Volume 1445 of the series Lecture Notes in Computer Science pp 67-90


Modelica — A unified object-oriented language for system modeling and simulation

  • Peter FritzsonAffiliated withPELAB, Dept. of Computer and Information Science, Linköping University
  • , Vadim EngelsonAffiliated withPELAB, Dept. of Computer and Information Science, Linköping University


A new language called Modelica for hierarchical physical modeling is developed through an international effort. Modelica 1.0 [http://] was announced in September 1997. It is an object-oriented language for modeling of physical systems for the purpose of efficient simulation. The language unifies and generalizes previous object-oriented modeling languages. Compared with the widespread simulation languages available today this language offers three important advances: 1) non-causal modeling based on differential and algebraic equations; 2) multidomain modeling capability, i.e. it is possible to combine electrical, mechanical, thermodynamic, hydraulic etc. model components within the same application model; 3) a general type system that unifies object-orientation, multiple inheritance, and templates within a single class construct.

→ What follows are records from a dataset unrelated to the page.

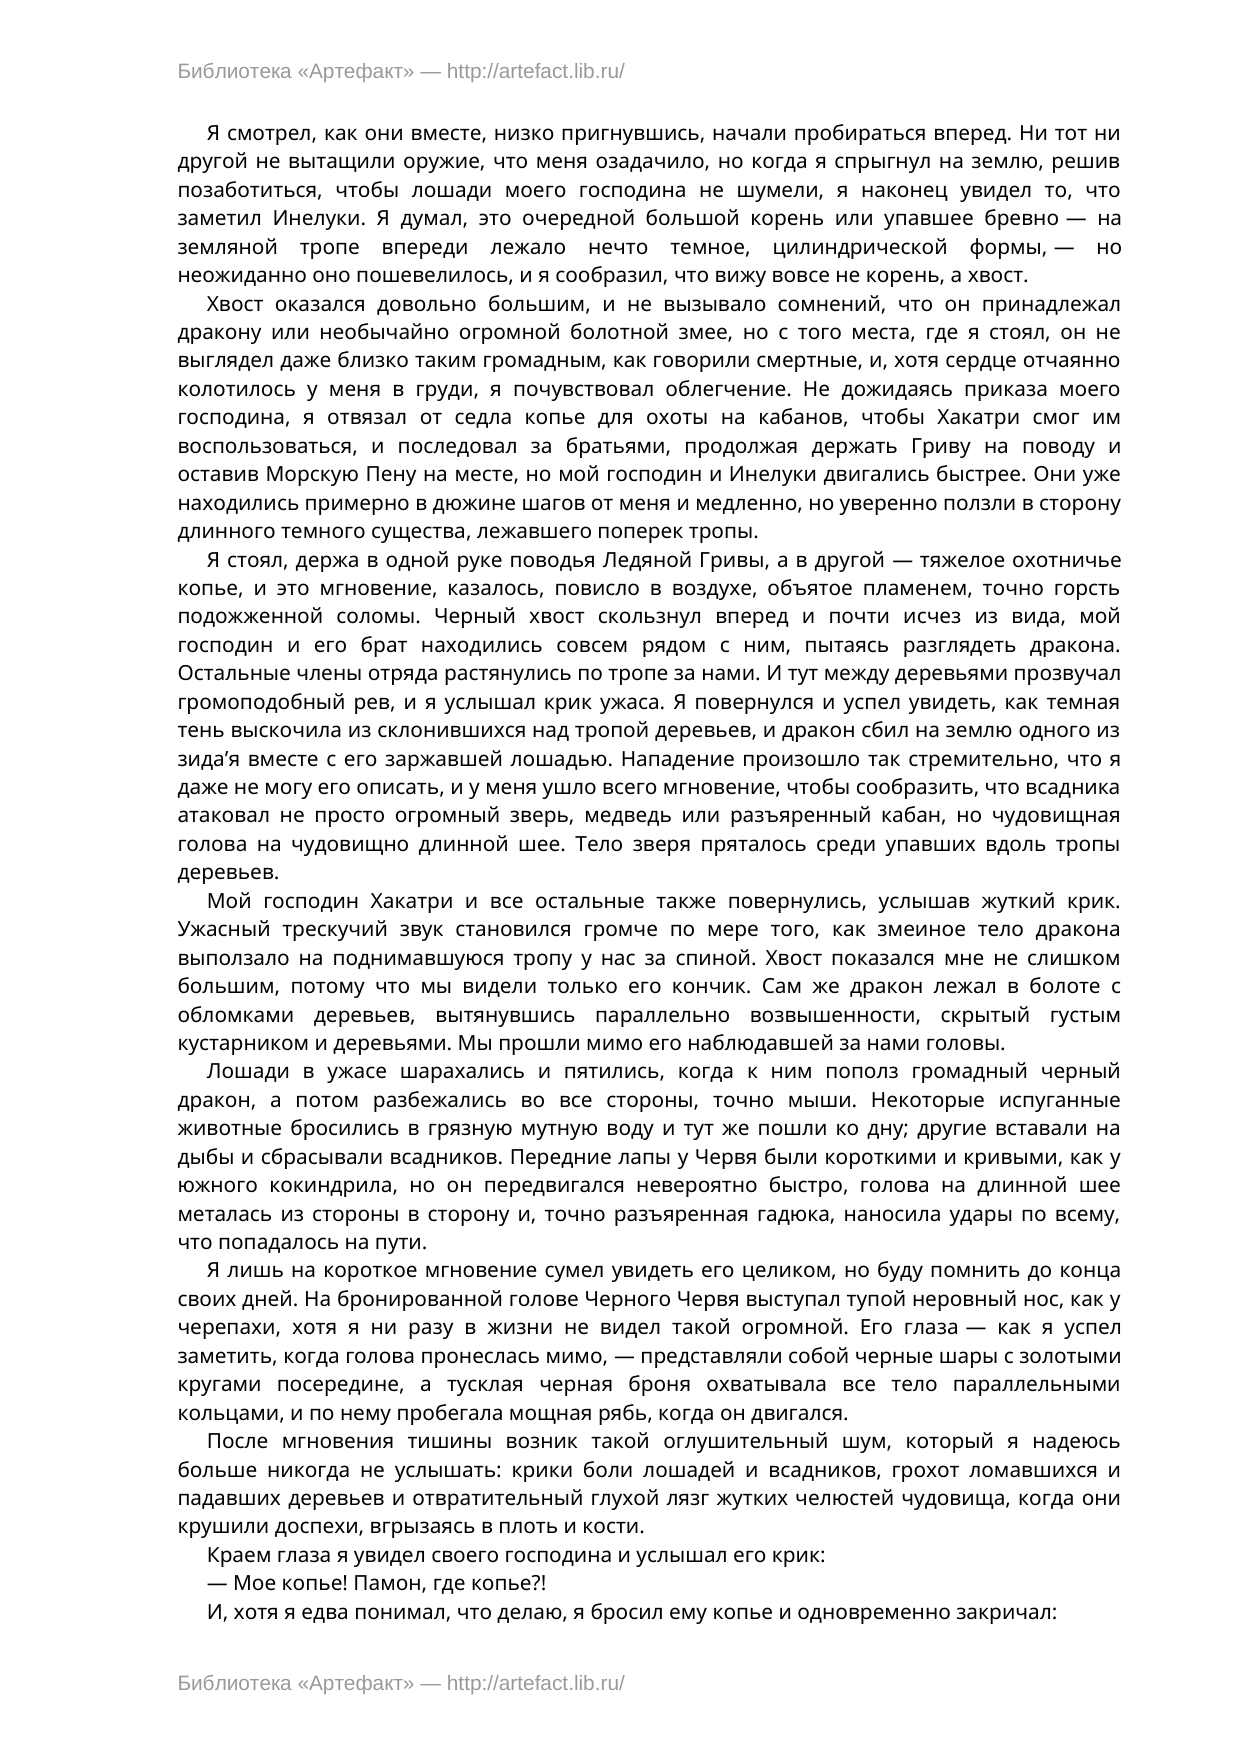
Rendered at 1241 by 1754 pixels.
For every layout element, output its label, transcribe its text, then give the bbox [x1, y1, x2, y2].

text Я лишь на короткое мгновение сумел увидеть его целиком, но буду помнить до конца своих дней. На бронированной голове Черного Червя выступал тупой неровный нос, как у черепахи, хотя я ни разу в жизни не видел такой огромной. Его глаза — как я успел заметить, когда голова пронеслась мимо, — представляли собой черные шары с золотыми кругами посередине, а тусклая черная броня охватывала все тело параллельными кольцами, и по нему пробегала мощная рябь, когда он двигался. [177, 1256, 1122, 1426]
text Я смотрел, как они вместе, низко пригнувшись, начали пробираться вперед. Ни тот ни другой не вытащили оружие, что меня озадачило, но когда я спрыгнул на землю, решив позаботиться, чтобы лошади моего господина не шумели, я наконец увидел то, что заметил Инелуки. Я думал, это очередной большой корень или упавшее бревно — на земляной тропе впереди лежало нечто темное, цилиндрической формы, — но неожиданно оно пошевелилось, и я сообразил, что вижу вовсе не корень, а хвост. [177, 118, 1122, 289]
text Краем глаза я увидел своего господина и услышал его крик: [177, 1540, 1122, 1568]
text После мгновения тишины возник такой оглушительный шум, который я надеюсь больше никогда не услышать: крики боли лошадей и всадников, грохот ломавшихся и падавших деревьев и отвратительный глухой лязг жутких челюстей чудовища, когда они крушили доспехи, вгрызаясь в плоть и кости. [177, 1426, 1122, 1540]
text Лошади в ужасе шарахались и пятились, когда к ним пополз громадный черный дракон, а потом разбежались во все стороны, точно мыши. Некоторые испуганные животные бросились в грязную мутную воду и тут же пошли ко дну; другие вставали на дыбы и сбрасывали всадников. Передние лапы у Червя были короткими и кривыми, как у южного кокиндрила, но он передвигался невероятно быстро, голова на длинной шее металась из стороны в сторону и, точно разъяренная гадюка, наносила удары по всему, что попадалось на пути. [177, 1057, 1122, 1256]
text — Мое копье! Памон, где копье?! [177, 1568, 1122, 1597]
text И, хотя я едва понимал, что делаю, я бросил ему копье и одновременно закричал: [177, 1597, 1122, 1625]
text Хвост оказался довольно большим, и не вызывало сомнений, что он принадлежал дракону или необычайно огромной болотной змее, но с того места, где я стоял, он не выглядел даже близко таким громадным, как говорили смертные, и, хотя сердце отчаянно колотилось у меня в груди, я почувствовал облегчение. Не дожидаясь приказа моего господина, я отвязал от седла копье для охоты на кабанов, чтобы Хакатри смог им воспользоваться, и последовал за братьями, продолжая держать Гриву на поводу и оставив Морскую Пену на месте, но мой господин и Инелуки двигались быстрее. Они уже находились примерно в дюжине шагов от меня и медленно, но уверенно ползли в сторону длинного темного существа, лежавшего поперек тропы. [177, 289, 1122, 545]
text Я стоял, держа в одной руке поводья Ледяной Гривы, а в другой — тяжелое охотничье копье, и это мгновение, казалось, повисло в воздухе, объятое пламенем, точно горсть подожженной соломы. Черный хвост скользнул вперед и почти исчез из вида, мой господин и его брат находились совсем рядом с ним, пытаясь разглядеть дракона. Остальные члены отряда растянулись по тропе за нами. И тут между деревьями прозвучал громоподобный рев, и я услышал крик ужаса. Я повернулся и успел увидеть, как темная тень выскочила из склонившихся над тропой деревьев, и дракон сбил на землю одного из зида’я вместе с его заржавшей лошадью. Нападение произошло так стремительно, что я даже не могу его описать, и у меня ушло всего мгновение, чтобы сообразить, что всадника атаковал не просто огромный зверь, медведь или разъяренный кабан, но чудовищная голова на чудовищно длинной шее. Тело зверя пряталось среди упавших вдоль тропы деревьев. [177, 545, 1122, 886]
text Мой господин Хакатри и все остальные также повернулись, услышав жуткий крик. Ужасный трескучий звук становился громче по мере того, как змеиное тело дракона выползало на поднимавшуюся тропу у нас за спиной. Хвост показался мне не слишком большим, потому что мы видели только его кончик. Сам же дракон лежал в болоте с обломками деревьев, вытянувшись параллельно возвышенности, скрытый густым кустарником и деревьями. Мы прошли мимо его наблюдавшей за нами головы. [177, 886, 1122, 1057]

A class in Modelica may contain variables (i.e. instances of other classes), equations and local class definitions. A function (method) can be regarded as a special case of local class without equations, but including an algorithm section.

The equation-based non-causal modeling makes Modelica classes more reusable than classes in ordinary object-oriented languages. The reason is that the class adapts itself to the data flow context where it is instantiated and connected. The multi-domain capability is partly based on a notion of connectors, i.e. certain class members that can act as interfaces (ports) when connecting instantiated objects. Connectors themselves are classes just like any other entity in Modelica. Simulation models can be developed using a graphical editor for connection diagrams. Connections are established just by drawing lines between objects picked from a class library.

The Modelica semantics is defined via translation of classes, instances and connections into a flat set of constants, variables and equations. Equations are sorted and converted to assignment statements when possible. Strongly connected sets of equations are solved by calling a symbolic and/or numeric solver. The generated C/C++ code is quite efficient.

In this paper we present the Modelica language with emphasis on its class construct and type system. A few short examples are given for illustration and compared with similar constructs in C++ and Java when this is relevant.